Now I'm a grad student in computational biology—the result of a few simple ingredients: 1) I've enjoyed computer programming since high school, and 2) I've found biology fascinating since the days of reading Zoobooks at the dinner table. I have also loved video games since grade school, but I didn't take the career path of a video game programmer because I didn't feel like I would make a substantial contribution to humankind. In contrast, I quit trying to become a physician—a career in which I would have had a direct and tangible impact on other people's lives—because I saw the competition was better than I was at jumping through the med school application hoops. (I also love playing guitar, but let's be realistic—although I've re-evaluated that option and there are worse things.)

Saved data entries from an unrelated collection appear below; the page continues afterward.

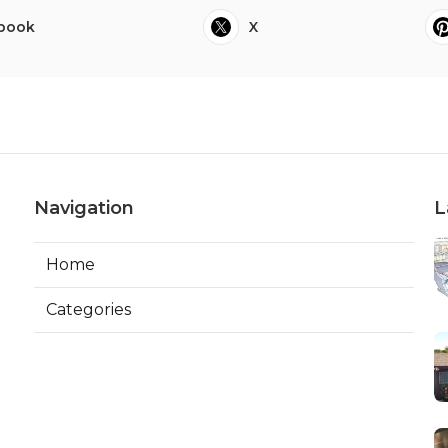
book
X
Navigation
L
Home
Categories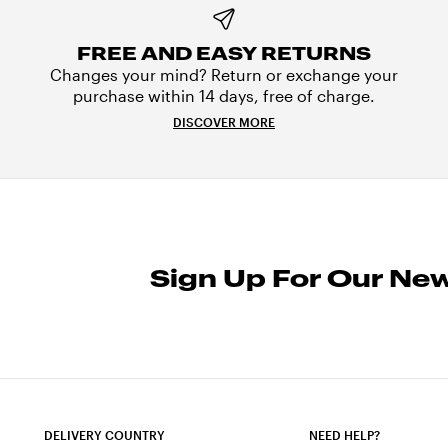
FREE AND EASY RETURNS
Changes your mind? Return or exchange your
purchase within 14 days, free of charge.
DISCOVER MORE
Sign Up For Our New
DELIVERY COUNTRY
NEED HELP?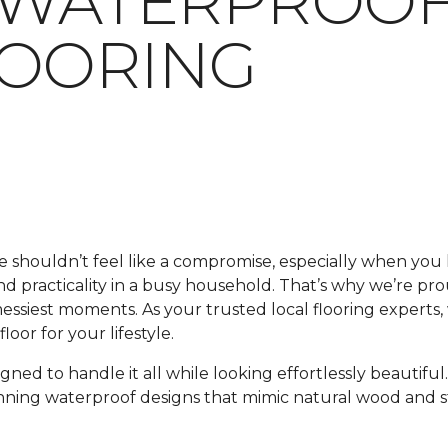
 WATERPROOF
LOORING
me shouldn’t feel like a compromise, especially when y
 and practicality in a busy household. That’s why we’re pr
 messiest moments. As your trusted local flooring experts
oor for your lifestyle.
signed to handle it all while looking effortlessly beautif
unning waterproof designs that mimic natural wood and s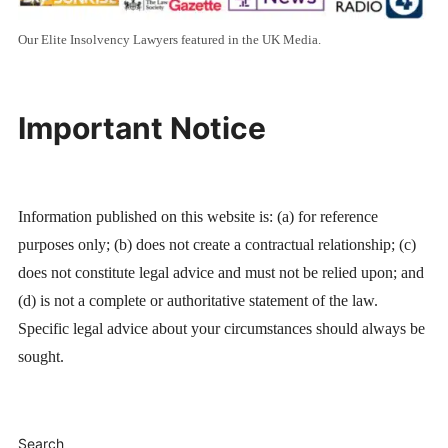
Our Elite Insolvency Lawyers featured in the UK Media.
Important Notice
Information published on this website is: (a) for reference
purposes only; (b) does not create a contractual relationship; (c)
does not constitute legal advice and must not be relied upon; and
(d) is not a complete or authoritative statement of the law.
Specific legal advice about your circumstances should always be
sought.
Search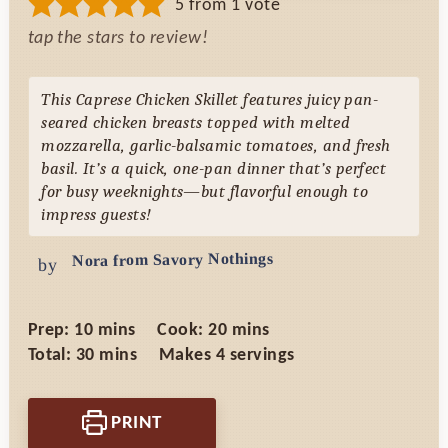
5
from 1 vote
tap the stars to review!
This Caprese Chicken Skillet features juicy pan-
seared chicken breasts topped with melted
mozzarella, garlic-balsamic tomatoes, and fresh
basil. It’s a quick, one-pan dinner that’s perfect
for busy weeknights—but flavorful enough to
impress guests!
Nora from Savory Nothings
by
minutes
minutes
Prep:
10
mins
Cook:
20
mins
minutes
Total:
30
mins
Makes
4
servings
PRINT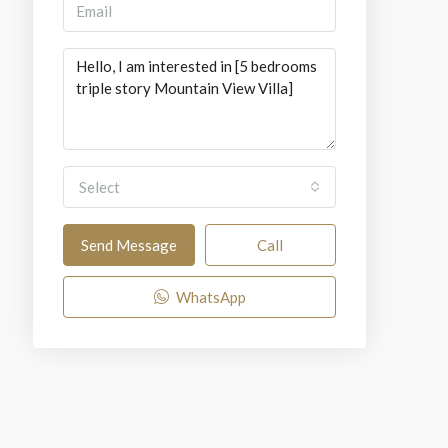
Select
Send Message
Call
WhatsApp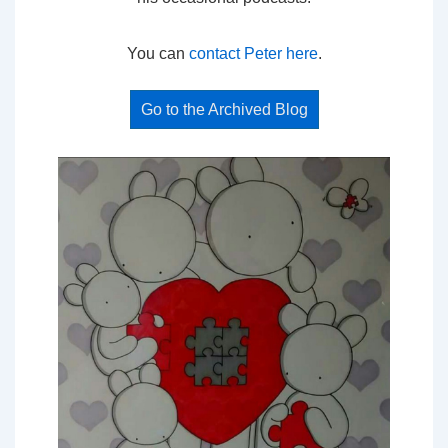
You can
contact Peter here
.
Go to the Archived Blog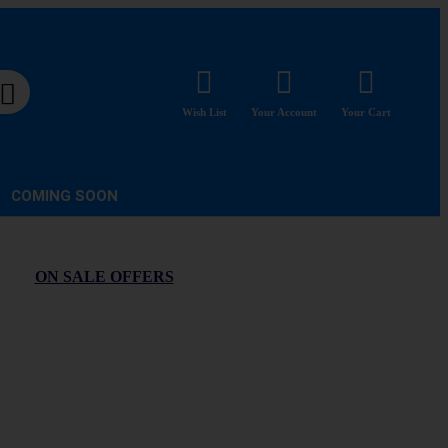
Wish List
Your Account
Your Cart
COMING SOON
ON SALE OFFERS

According to motivational speaker Dan Pink, motivation boils down to three needs: mastery, autonomy, and purpose (video below if you are unfamiliar with Pink's theory). From that standpoint, I didn't feel a sense of mastery in my quest to become a physician, and I didn't feel a sense of purpose in my pursuit of game programming, but with a decent grasp of biology and a propensity for programming, computational biology seemed a good fit. Now the question stands, has it been?

From the standpoint of fulfilling the need for purposeful work, I have to say I have certainly experienced a boost in motivation after switching research groups, due in large part to shifting the biological subject from bacteria to in vitro liver tissue culture systems, which has more immediate implications for human health—a subject which still motivates me.

Considering proficiency, though, I feel very uncertain about my path in research. My RSS feeds continue to fill up with table-of-contents from journals faster than I can screen them for interesting abstracts. Also, although I don't reading through literature in the field as much as before, I still just dislike doing it. I think this indicates a major obstacle to a career in research because it breaks the virtuous cycle of positive feedback: what we like, we do more of, so we get better at it, which makes us like it more and do more of it, which makes us better at it, and so on.

It's not clear I've grown much as a presenter, either, though it's not for lack of opportunities. I've given at least one presentation a month, sometimes several, mostly to my two research groups, but with some conference and departmental talks, as well. While I've gotten better at recognizing the work pattern that goes into preparing a presentation, I don't feel I've been able to reduce the time it takes to prepare them, and while I feel I've improved in delivery technique, I feel disappointed at how little I've improved given the amount of time I've invested. This said, I have discovered I enjoy delivering a presentation for which I've prepared adequately, which I attribute to the performance aspect.

If we take a look at the most important currency in academia, publications, I'm far from flush, with one co-authorship on a book chapter, one second-authorship on a collaboration paper, and one first-authorship on an original research article (Open Access, yay!). I'm working on another paper currently, and should begin another one prior to defending in June. It's not a sparse record, but it's unremarkable. If I have learned anything from The Dip, it's that I want to do remarkable work.

I really want to become proficient, but after nine years of working in academic research from undergrad, to research tech, to grad student, I feel it's escaping me in this pursuit. My research experience feels like long periods of slogging, largely devoid of any feedback, let alone positive feedback (which is rare and fleeting). I want a research experience that breaks that mold, but I'm willing to accept I might not find one, and I'm becoming more enthusiastic about switching tracks to a career where I can make a genuine success of myself. I want that virtuous cycle of positive feedback. I want to get excited and make things!

So, to the future interviewer who asks, "What do you want to achieve in your work?" I answer this: "I want to achieve remarkable proficiency." Why settle for less? Life is short; let's find a way to become awesome while we still can.